Early Damage Detection for Partially Observed Structures with an Autoregressive Spectrum and Distance-Based Methodology

Vibration-based Structural Health Monitoring (SHM) methods often rely upon vibration responses measured with a pervasive network of sensors. In some cases, it does not look possible for technical and economic reasons to equip civil structures with a distributed sensing system. Hence, the amount of information to handle for damage detection may be seriously affected by environmental and/or operational variability, leading to false detection results. To address this challenge, we present a parametric spectral method based on AutoRegressive (AR) modeling to set the damage-sensitive structural features. The spectra of the AR models associated with the normal and damaged conditions are collected into two matrices, to provide individual multivariate feature datasets in the frequency domain. By vectorising the matrices, two series of feature samples relevant to the normal and damaged conditions are obtained.
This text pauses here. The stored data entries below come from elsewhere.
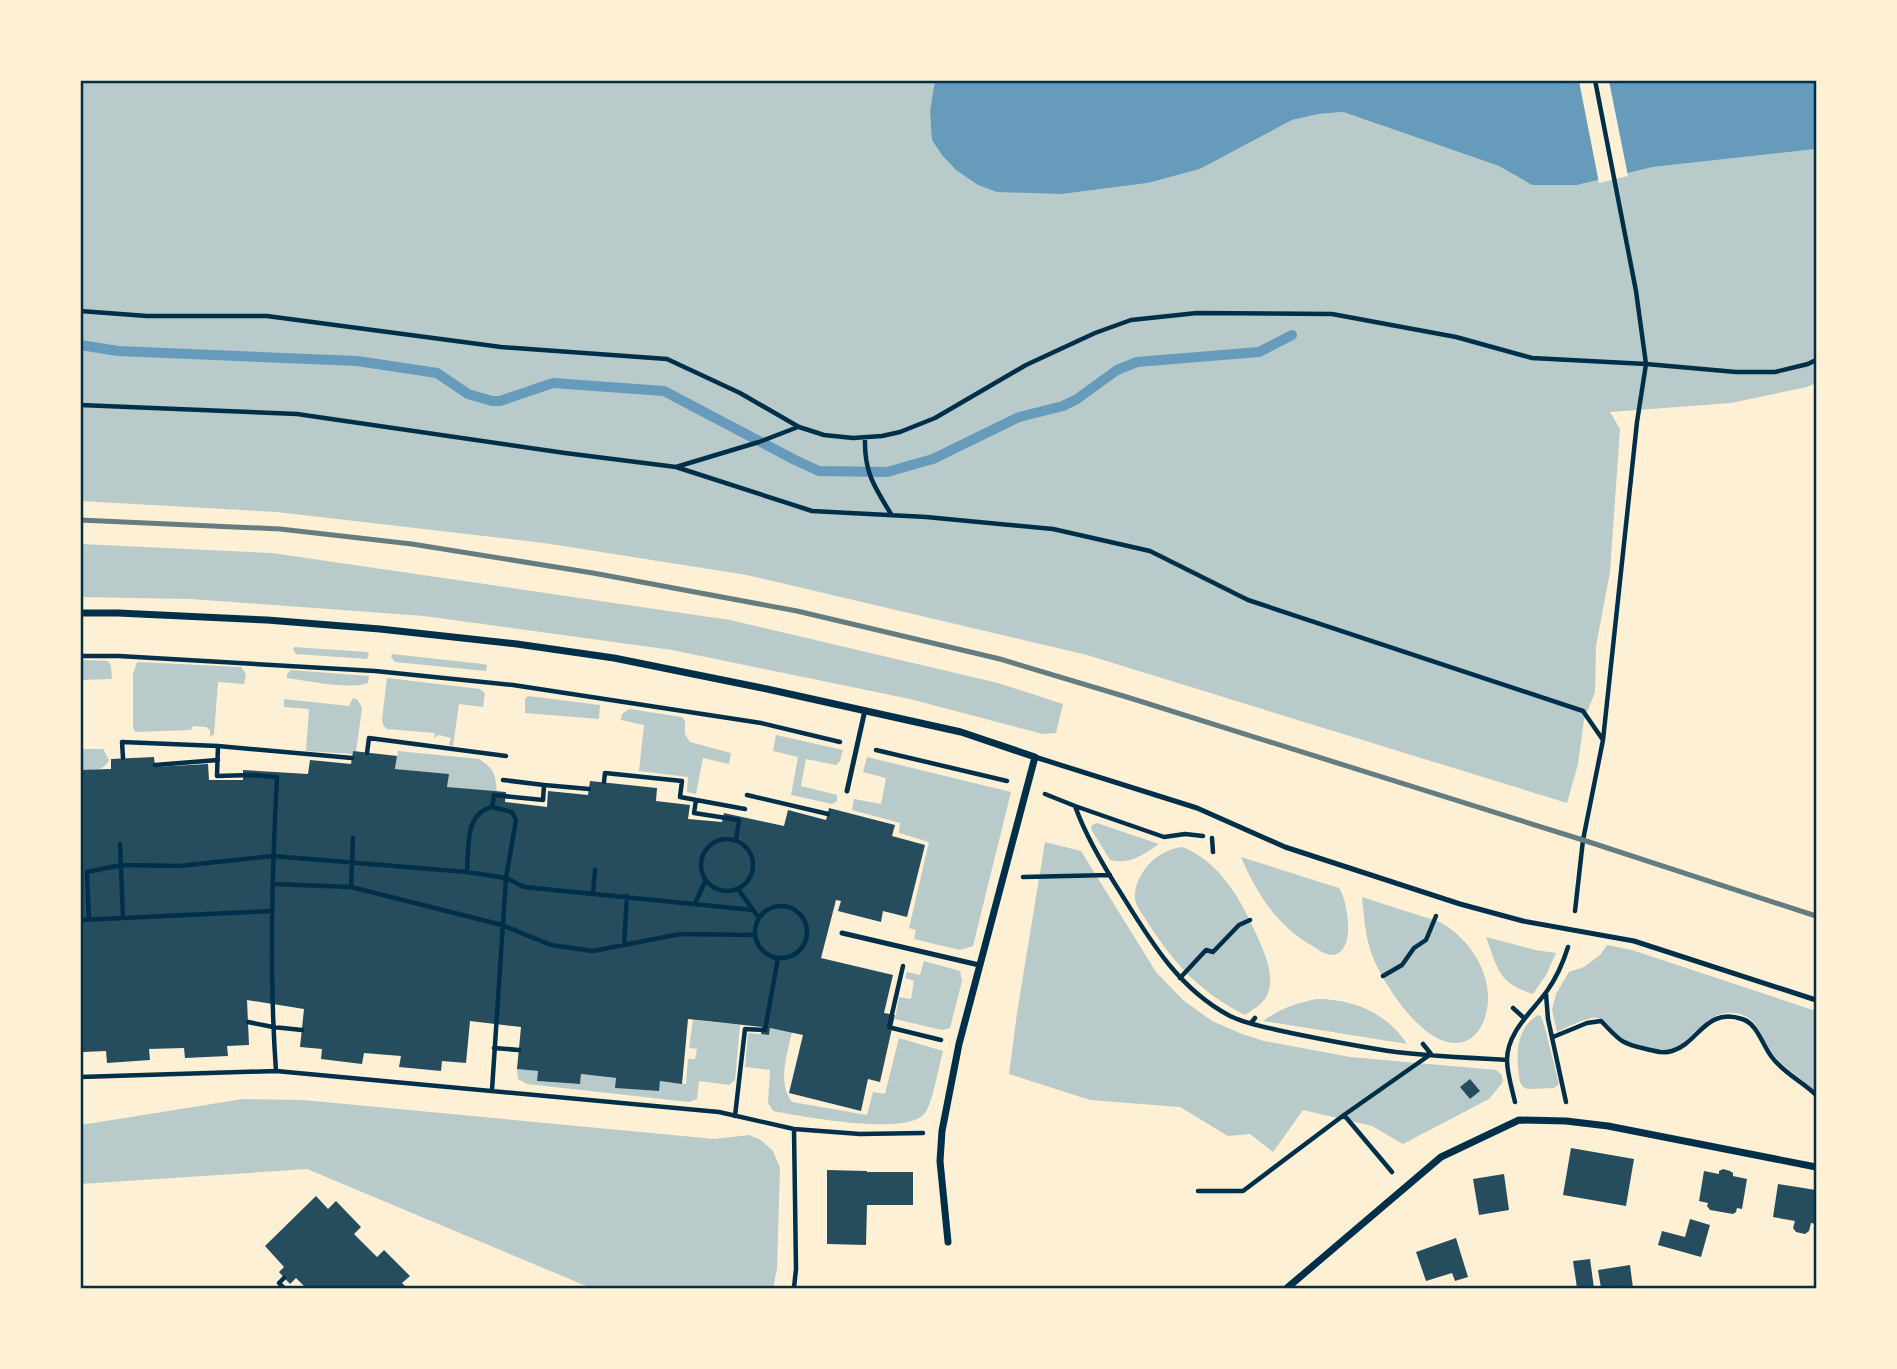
<svg xmlns="http://www.w3.org/2000/svg" width="1897" height="1369" viewBox="0 0 1897 1369" font-family="'Alegreya Sans',sans-serif">
<style>
.green{fill:#b9caca}
.water{fill:#669bbc}
.pier{fill:#fdf0d5}
.lines{fill:none;stroke-linecap:round;stroke-linejoin:round}
.stream{stroke:#669bbc;stroke-width:10}
.building{fill:#264d5e}
.path{stroke:#003049;stroke-width:4.5}
.service{stroke:#003049;stroke-width:5}
.minor{stroke:#003049;stroke-width:7}
.rail{stroke:#657d81;stroke-width:5}
.neatline{fill:none;stroke:#003049;stroke-width:2.5}
</style>
<rect width="100%" height="100%" fill="#fdf0d5"/>
<!-- green -->
<path class="green" d="M 80,81 L 935,81 L 930,111 L 1062,194 L 1148,183 L 1200,169 L 1292,120 L 1319,114 L 1343,112 L 1499,166 L 1532,185 L 1577,185 L 1653,167 L 1816,149 L 1816,383 L 1807,387 L 1731,403 L 1610,412 L 1620,429 L 1610,572 L 1596,646 L 1595,692 L 1584,720 L 1578,764 L 1567,803 L 1087,655 L 747,575 L 544,543 L 277,512 L 81,501 Z
M 81,544 L 272,553 L 730,620 L 998,683 L 1063,704 L 1056,733 L 1043,734 L 910,699 L 672,650 L 424,616 L 191,599 L 81,597 Z
M 294,647 L 367,652 L 369,653 L 367,659 L 296,654 L 293,650 Z
M 392,654 L 483,664 L 487,665 L 486,671 L 395,662 L 391,657 Z
M 81,660 L 108,661 L 111,666 L 112,679 L 81,680 Z
M 137,662 L 241,667 L 246,674 L 244,684 L 218,682 L 214,735 L 210,736 L 210,730 L 206,727 L 193,726 L 191,730 L 135,732 L 133,727 L 133,674 Z
M 291,670 L 369,676 L 368,683 C 351,690 308,681 287,678 L 287,674 Z
M 387,678 L 480,689 L 485,693 L 483,707 L 459,704 L 453,746 L 449,745 L 451,738 L 439,735 L 434,738 L 435,733 L 387,729 L 383,725 L 382,719 Z
M 528,696 L 600,705 L 599,719 L 525,713 L 525,699 Z
M 353,698 L 358,700 L 362,708 L 356,752 L 353,751 L 352,754 L 306,751 L 309,709 L 284,707 L 284,699 L 349,706 Z
M 629,709 L 682,717 L 685,721 L 685,734 L 690,742 L 731,753 L 729,764 L 703,758 L 696,794 L 687,792 L 688,777 L 639,771 L 644,725 L 621,720 L 622,714 Z
M 776,735 L 843,750 L 840,761 L 836,765 L 806,759 L 801,786 L 837,795 L 837,801 L 832,804 L 791,795 L 798,757 L 773,751 Z
M 81,749 L 103,749 L 109,760 C 103,772 92,770 81,770 Z
M 398,751 L 479,759 C 495,770 495,773 497,792 L 447,787 L 448,774 L 395,769 Z
M 867,757 L 1011,792 L 973,946 L 960,950 L 914,939 L 916,930 L 909,928 L 929,842 L 899,833 L 900,823 L 852,810 L 854,799 L 881,804 L 886,778 L 863,772 Z
M 1097,823 L 1159,844 C 1143,855 1129,865 1110,860 L 1091,829 L 1092,825 Z
M 1045,842 L 1081,851 L 1156,972 L 1183,1000 L 1212,1021 L 1242,1034 L 1264,1041 L 1350,1057 L 1496,1070 L 1502,1075 L 1503,1082 L 1489,1099 L 1403,1144 L 1372,1126 L 1303,1110 L 1273,1152 L 1250,1134 L 1228,1136 L 1180,1107 L 1090,1100 L 1009,1074 L 1017,1013 Z
M 1182,847 C 1222,862 1243,904 1259,940 C 1266,957 1276,979 1266,997 C 1262,1005 1252,1010 1245,1015 C 1200,992 1175,965 1148,923 C 1144,916 1136,907 1135,899 C 1134,888 1139,877 1145,869 C 1154,857 1167,849 1182,847 Z
M 1241,857 L 1339,888 C 1348,901 1357,955 1331,955 C 1324,954 1317,949 1311,945 C 1277,926 1256,892 1241,857 Z
M 1362,897 C 1380,903 1399,909 1418,915 C 1426,918 1435,919 1443,924 C 1474,942 1498,984 1484,1020 C 1481,1028 1476,1036 1468,1040 C 1430,1059 1383,984 1372,955 C 1365,936 1364,916 1362,897 Z
M 1486,937 L 1535,950 L 1556,953 L 1546,975 L 1533,994 C 1498,983 1498,969 1486,937 Z
M 1607,945 L 1632,950 L 1816,1011 L 1816,1092 C 1802,1078 1784,1069 1772,1053 C 1763,1041 1759,1021 1743,1015 C 1704,1002 1695,1049 1663,1050 C 1649,1051 1629,1044 1618,1035 C 1612,1030 1606,1020 1598,1018 C 1588,1016 1566,1028 1557,1032 L 1552,1010 L 1556,994 L 1569,972 L 1584,967 L 1601,954 Z
M 924,961 L 960,971 L 962,981 L 950,1028 L 942,1030 L 895,1019 L 899,997 L 911,999 L 914,981 L 905,978 L 907,972 L 920,975 Z
M 1317,999 C 1353,999 1387,1013 1407,1044 L 1263,1021 C 1279,1009 1297,1003 1317,999 Z
M 1538,1015 L 1541,1016 L 1545,1028 L 1559,1084 L 1554,1088 L 1528,1089 L 1523,1087 L 1520,1082 C 1516,1058 1514,1030 1538,1015 Z
M 693,1020 L 740,1025 L 735,1080 L 729,1085 L 699,1081 L 697,1099 L 689,1102 L 527,1084 L 518,1079 L 517,1069 L 538,1071 L 537,1081 L 580,1084 L 581,1074 L 616,1078 L 616,1088 L 658,1091 L 660,1081 L 686,1084 L 688,1059 L 695,1059 L 697,1049 L 689,1048 Z
M 770,1028 L 792,1032 C 787,1055 777,1082 792,1102 L 867,1115 L 873,1092 L 885,1094 L 899,1038 L 943,1051 C 939,1065 933,1102 925,1113 C 908,1137 801,1116 773,1111 L 768,1103 L 770,1070 L 745,1067 L 748,1033 L 769,1035 Z
M 243,1099 L 303,1100 L 715,1139 L 749,1135 L 761,1140 L 773,1151 L 780,1168 L 777,1269 L 773,1288 L 591,1288 L 307,1169 L 81,1184 L 81,1125 Z"/>
<!-- water -->
<path class="water" d="M 935,80 L 1816,80 L 1816,149 L 1653,167 L 1577,185 L 1532,185 L 1499,166 L 1343,112 L 1319,114 L 1292,120 L 1200,169 L 1148,183 L 1062,194 L 997,192 L 978,185 L 956,170 L 942,155 L 932,140 L 930,111 Z"/>
<!-- pier -->
<path class="pier" d="M 1579,81 L 1609,81 L 1628,176 L 1599,183 Z"/>
<g class="lines">
<!-- stream -->
<path class="stream" d="M 80,345 L 118,351 L 357,361 L 437,373 L 468,394 L 492,401 L 500,401 L 553,383 L 664,391 L 795,460 L 819,471 L 887,472 L 933,459 L 1019,417 L 1063,406 L 1077,399 L 1117,370 L 1137,362 L 1259,352 L 1292,335"/>
</g>
<!-- building -->
<path class="building" d="M 353,751 L 397,756 L 395,769 L 449,774 L 447,787 L 506,792 L 505,802 L 547,807 L 548,791 L 588,795 L 590,781 L 657,788 L 656,801 L 690,805 L 688,819 L 722,822 L 724,813 L 784,826 L 788,810 L 826,820 L 829,808 L 895,825 L 892,836 L 925,845 L 907,917 L 883,911 L 881,922 L 838,911 L 841,901 L 836,900 L 821,958 L 893,975 L 884,1013 L 895,1015 L 880,1082 L 868,1079 L 861,1111 L 789,1093 L 803,1035 L 770,1028 L 769,1035 L 761,1034 L 762,1027 L 688,1019 L 682,1084 L 660,1081 L 659,1091 L 615,1088 L 616,1078 L 581,1074 L 580,1084 L 537,1081 L 538,1071 L 517,1069 L 521,1027 L 470,1021 L 466,1063 L 442,1061 L 441,1071 L 399,1067 L 401,1056 L 364,1053 L 362,1064 L 321,1059 L 322,1049 L 300,1047 L 304,1009 L 247,1000 L 249,1045 L 227,1046 L 228,1056 L 185,1058 L 184,1048 L 149,1049 L 150,1060 L 107,1063 L 106,1051 L 83,1052 L 80,1004 L 80,770 L 111,769 L 111,759 L 154,757 L 155,767 L 208,764 L 209,780 L 243,780 L 243,770 L 308,774 L 310,760 L 351,764 Z
M 1470,1079 L 1480,1091 L 1470,1099 L 1460,1087 Z
M 1571,1148 L 1634,1159 L 1626,1206 L 1563,1195 Z
M 1723,1169 L 1730,1171 L 1733,1173 L 1733,1176 L 1747,1179 L 1742,1209 L 1737,1208 L 1736,1212 L 1733,1214 L 1710,1210 L 1707,1206 L 1708,1203 L 1699,1201 L 1704,1171 L 1719,1174 L 1719,1171 Z
M 827,1170 L 867,1171 L 867,1172 L 913,1172 L 913,1205 L 867,1205 L 866,1245 L 827,1244 Z
M 1504,1174 L 1509,1210 L 1479,1215 L 1473,1179 Z
M 1778,1184 L 1816,1190 L 1816,1224 L 1811,1223 L 1809,1231 L 1805,1234 L 1796,1232 L 1793,1228 L 1795,1221 L 1773,1217 Z
M 316,1196 L 328,1209 L 336,1201 L 361,1227 L 354,1234 L 377,1257 L 384,1250 L 410,1276 L 402,1283 L 407,1288 L 306,1288 L 296,1278 L 290,1284 L 279,1272 L 284,1267 L 265,1246 Z
M 1690,1219 L 1710,1225 L 1701,1257 L 1658,1245 L 1662,1231 L 1685,1237 Z
M 1456,1238 L 1468,1277 L 1455,1281 L 1452,1273 L 1426,1281 L 1416,1252 Z
M 1590,1259 L 1594,1288 L 1577,1288 L 1573,1261 Z
M 1630,1265 L 1633,1288 L 1601,1288 L 1598,1270 Z"/>
<g class="lines">
<!-- path -->
<path class="path" d="M 80,311 L 147,316 L 267,316 L 501,347 L 667,359 L 740,393 L 799,427 L 824,435 L 853,438 L 882,436 L 900,432 L 935,418 L 1026,365 L 1095,333 L 1131,320 L 1197,313 L 1332,314 L 1456,337 L 1532,358 L 1646,364 L 1736,372 L 1775,372 L 1808,364 L 1816,360
M 80,405 L 297,414 L 565,453 L 676,467 L 759,442 L 798,427
M 865,438 C 864,472 874,486 891,514
M 676,467 L 812,511 L 926,517 L 1053,529 L 1150,551 L 1248,600 L 1583,711 L 1603,740
M 80,656 L 119,656 L 375,671 L 513,685 L 761,723 L 840,742
M 218,746 L 217,776 L 250,775 L 277,777 C 272,875 269,973 276,1071
M 876,750 L 1007,781
M 367,753 L 369,738 L 506,756
M 123,758 L 122,742 L 218,746 L 352,758
M 155,765 L 218,760
M 604,782 L 605,773 L 682,781 L 680,797 L 745,809
M 544,785 L 589,789
M 1045,794 L 1075,806 L 1164,837 L 1185,834 L 1203,836
M 747,795 L 828,814
M 696,800 L 694,813 L 739,820 L 736,841
M 1075,806 C 1086,837 1104,867 1122,895 C 1151,942 1179,989 1230,1016 C 1248,1025 1271,1028 1291,1033 C 1325,1040 1361,1047 1396,1052 C 1432,1056 1470,1058 1507,1060
M 1212,838 L 1213,852
M701 865a26 26 0 1 1 52 0a26 26 0 1 1-52 0Z
M 120,844 L 123,918
M 467,872 C 469,848 464,814 492,807
M 1023,877 L 1110,875
M 273,884 L 351,887 L 502,925 L 551,945 L 593,951 L 680,934 L 755,935
M 351,887 L 353,838
M 738,889 L 759,918
M 593,893 L 595,870
M 695,903 L 706,880
M755 932a26 26 0 1 1 52 0a26 26 0 1 1-52 0Z
M 1575,911 L 1583,840 L 1603,740 L 1637,422 L 1646,364 L 1636,291 L 1595,80
M 80,920 L 272,911
M 89,920 L 87,872 L 121,865 L 179,866 L 273,856 L 467,872 L 506,878 L 524,887 L 753,910
M 624,945 L 627,896
M 1383,976 L 1402,965 L 1414,948 L 1426,940 L 1436,916
M 1180,978 L 1206,950 L 1213,952 L 1239,925 L 1250,920
M 1546,994 L 1548,1019 L 1566,1102
M 1513,1008 L 1524,1018
M 248,1022 L 273,1027 L 302,1030
M 1251,1023 L 1255,1018
M 889,1027 L 903,966
M 892,1028 L 941,1040
M 1553,1037 L 1587,1023 L 1601,1021 C 1620,1040 1619,1043 1646,1049 C 1655,1051 1663,1054 1672,1051 C 1699,1043 1705,1007 1742,1019 C 1757,1023 1762,1044 1771,1056 C 1783,1073 1802,1081 1816,1095
M 494,1048 L 519,1050
M 80,1077 L 276,1071 L 719,1112 L 794,1129 L 860,1134 L 923,1133
M 492,1090 L 506,878 L 516,820 L 512,812 L 492,807 L 494,795 L 543,800 L 544,785 L 503,780
M 1515,1102 C 1512,1089 1507,1073 1507,1060 C 1507,1032 1532,1012 1547,991 C 1557,977 1563,963 1568,947
M 1344,1115 L 1392,1172
M 735,1116 L 745,1029 L 765,1030 L 778,958
M 1198,1191 L 1243,1191 L 1344,1115 L 1431,1054 L 1423,1044
M 284,1288 L 279,1283 L 284,1278
M 794,1288 L 796,1269 L 794,1129"/>
<!-- service -->
<path class="service" d="M 1035,757 L 1197,808 L 1285,847 L 1460,904 L 1523,921 L 1634,941 L 1816,1000
M 847,791 L 865,710
M 842,933 L 979,965"/>
<!-- minor -->
<path class="minor" d="M 80,613 L 118,613 L 267,620 L 380,629 L 517,644 L 614,658 L 767,689 L 961,732 L 1035,757 L 959,1044 L 942,1131 L 940,1161 L 948,1242
M 1287,1288 L 1441,1157 L 1519,1120 L 1566,1121 L 1608,1126 L 1816,1167"/>
<!-- rail -->
<path class="rail" d="M 80,520 L 280,529 L 412,544 L 593,573 L 797,611 L 1000,659 L 1130,698 L 1583,840 L 1816,916"/>
</g>
<!-- border -->
<rect width="1897" height="1369" fill="none" stroke="#fdf0d5" stroke-width="164"/>
<rect x="82" y="82" width="1733" height="1205" class="neatline"/>
</svg>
To detect damage, the Logspectral distance method is adopted to measure the similarity between the two aforementioned feature vectors. The effectiveness and accuracy of the proposed approach are assessed through limited vibration data relevant to the IASC-ASCE benchmark problem. Results show that the AR spectrum stands as a reliable and sensitive feature for partially observed structures, hence in the case of limited sensor locations; additionally, the presented distance methodology succeeds in detecting early damage.